“A bubble” is often used to describe the shielded seclusion in which students live their lives on the Stanford campus. The words seem appropriate. After all, Stanford has a three-quarter of a mile long boundary that separates it from civilization. And even that ends in a yuppy favored downtown lined with preppy shops. What’s more? Even that sits next to multi-million dollar homes. For reaching the seething humanity, one has to go further. To the nether regions of Palo Alto and cross into East Palo Alto. It is a task so mythically treacherous that no one volunteers, except when it is time to buy the necessities from IKEA.
But even in the famously elitist bubble, there are poor. Stanford spends about $3.2 billion to educate its roughly 15,000 students. The figure amounts to roughly $213,000 per person. About half of this money is spent on salary and benefits. The employees range from $10 hr/cafeteria workers with no benefits to administrators who earn hundreds of thousands of dollars each year. Whichever way you look at it, we have a substantial breadth of employees with whom students can interact and form partnerships to help some, and learn from others.
The shrinking conversational space
Most transactions involving cross-class interaction are economic interactions. For instance, when you buy something or pay for service. For instance, gardening, or pizza delivery. Most of these interactions have been bureaucratized, with greeting protocols and thank you protocols. They leave little space for real human to human interaction and exchange of stories. In India, the middle class often still knows about the lives of their maids and the neighborhood grocer. And that sometimes allows them to form genuine bonds of empathy which helps them look at policy and their own lives differently. It is only through knowing lives of people in other classes that one can build genuine empathy. The damning fact of modern life is that even empathy has been implicated in superficial identity issues. And empathy lies within the contingencies imposed upon the selling and buying, largely absent of information or care.

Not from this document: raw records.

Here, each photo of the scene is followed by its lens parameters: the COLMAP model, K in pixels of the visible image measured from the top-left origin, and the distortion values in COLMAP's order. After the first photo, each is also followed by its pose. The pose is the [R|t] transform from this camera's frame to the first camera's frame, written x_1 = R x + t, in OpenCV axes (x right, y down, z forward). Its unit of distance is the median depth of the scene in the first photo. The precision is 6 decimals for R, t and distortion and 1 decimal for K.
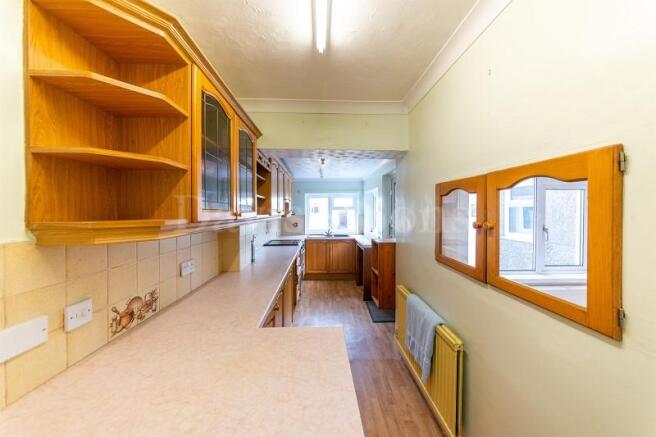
lens RADIAL K [[227.1, 0, 328.3], [0, 227.1, 215.3], [0, 0, 1]] dist [-0.000013, -0.000027]
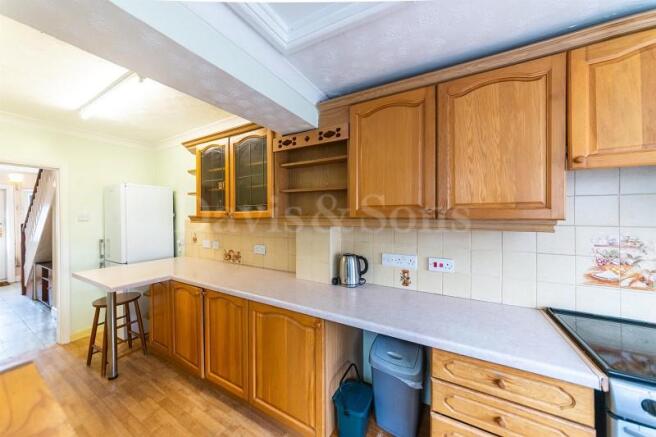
lens RADIAL K [[227.1, 0, 328.3], [0, 227.1, 215.3], [0, 0, 1]] dist [-0.000013, -0.000027]
pose [[-0.527488, 0.003101, -0.849557, 0.128719], [-0.013746, 0.999831, 0.012184, -0.006414], [0.849451, 0.018105, -0.527357, 0.675285]]
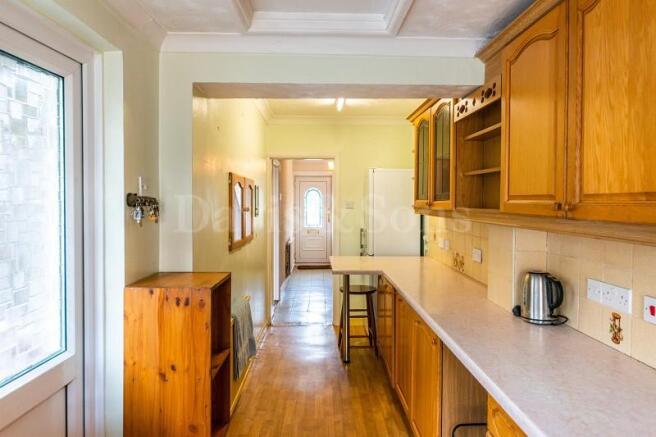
lens RADIAL K [[438.7, 0, 327.9], [0, 438.7, 204.1], [0, 0, 1]] dist [0.000874, 0.000755]
pose [[-0.999890, -0.002843, 0.014557, 0.011181], [-0.002432, 0.999601, 0.028158, -0.018732], [-0.014631, 0.028119, -0.999497, 0.936677]]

The idea is to connect students, faculty and professional staff with workers from lower economic strata. For example, cashiers, janitors, construction workers, drivers, and other people whose services they rely upon every day. To do that, create an umbrella program that helps people form hyper-local chapters that extend to one building. For example, computer science students may start a program to help teach computers to janitors. Social scientists may work with people to improve their literacy skills.
There are three parts to the proposed program:
- Create a website that has the following capabilities
- Matching students with Employees. The website will allow students and employees to enter detailed profiles. And it will allow them to search for possible “matches”, based on their skill set, issues they want to work on, and availability (and time).

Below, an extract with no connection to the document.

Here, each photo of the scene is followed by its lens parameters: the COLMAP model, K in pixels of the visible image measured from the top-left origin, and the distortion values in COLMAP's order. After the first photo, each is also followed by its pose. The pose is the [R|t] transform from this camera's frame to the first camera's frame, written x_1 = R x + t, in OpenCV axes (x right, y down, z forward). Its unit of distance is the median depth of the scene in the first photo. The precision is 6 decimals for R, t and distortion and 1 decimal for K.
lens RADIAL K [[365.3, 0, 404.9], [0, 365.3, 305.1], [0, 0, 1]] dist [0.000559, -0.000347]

- The website will allow for both short and long-term matching. It will allow students to sign for say helping an employee with his resume’ or a government form. And it will allow for longer-term mentoring or symbiotic matching arrangements.

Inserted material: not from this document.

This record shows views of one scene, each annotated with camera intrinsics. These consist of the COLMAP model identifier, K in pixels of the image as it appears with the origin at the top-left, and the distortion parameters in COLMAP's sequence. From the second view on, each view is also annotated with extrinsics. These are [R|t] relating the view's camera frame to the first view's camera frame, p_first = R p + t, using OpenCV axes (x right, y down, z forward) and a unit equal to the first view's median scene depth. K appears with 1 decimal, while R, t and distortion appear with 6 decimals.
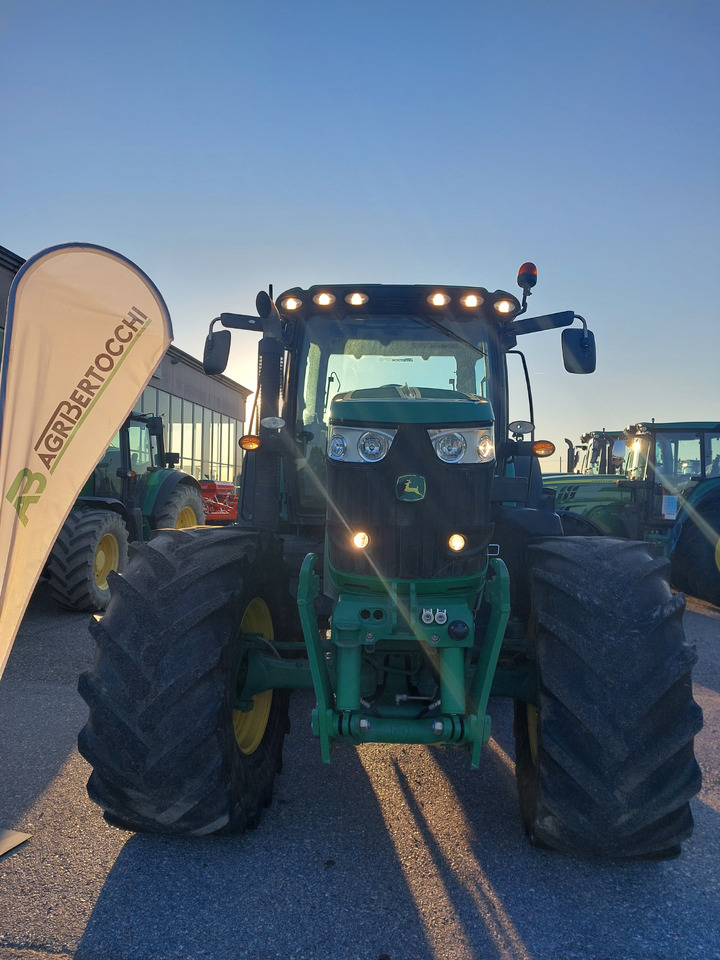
lens RADIAL K [[671.7, 0, 356.9], [0, 671.7, 476.7], [0, 0, 1]] dist [-0.000518, -0.011474]
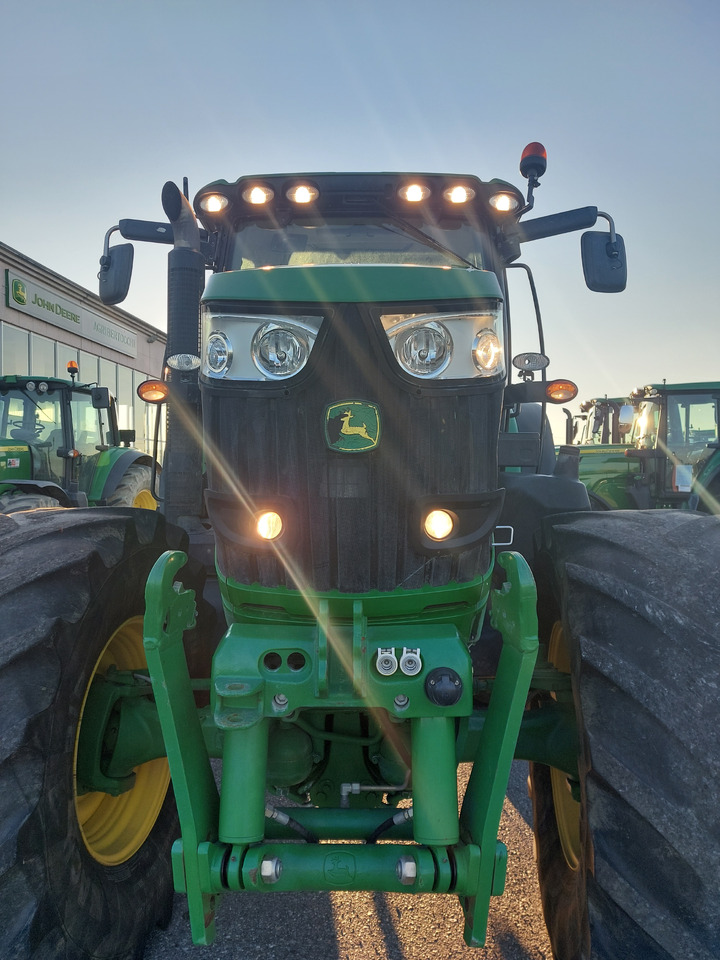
lens RADIAL K [[671.7, 0, 360.8], [0, 671.7, 483.0], [0, 0, 1]] dist [-0.000518, -0.011474]
pose [[0.999589, -0.022841, 0.017321, 0.061111], [0.022215, 0.999121, 0.035546, 0.034245], [-0.018118, -0.035147, 0.999218, 0.360971]]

- The website would feature a blog and wiki to advertise successful ventures and collaborative opportunities.
- Since creating excitement around the program is essential, the program launch will be followed by an advertisement blitz including posters, presentations, and get-to-know sessions.
- The other crucial part of this venture is ‘hardware’— be it computers/supplies or other things that are needed to make some of this possible. So there would be two parts to the same. One would be a craigslist kind of central clearing house list that will post want and available ads. And the other would be a central fund which students or employees can draw on to make of this happen.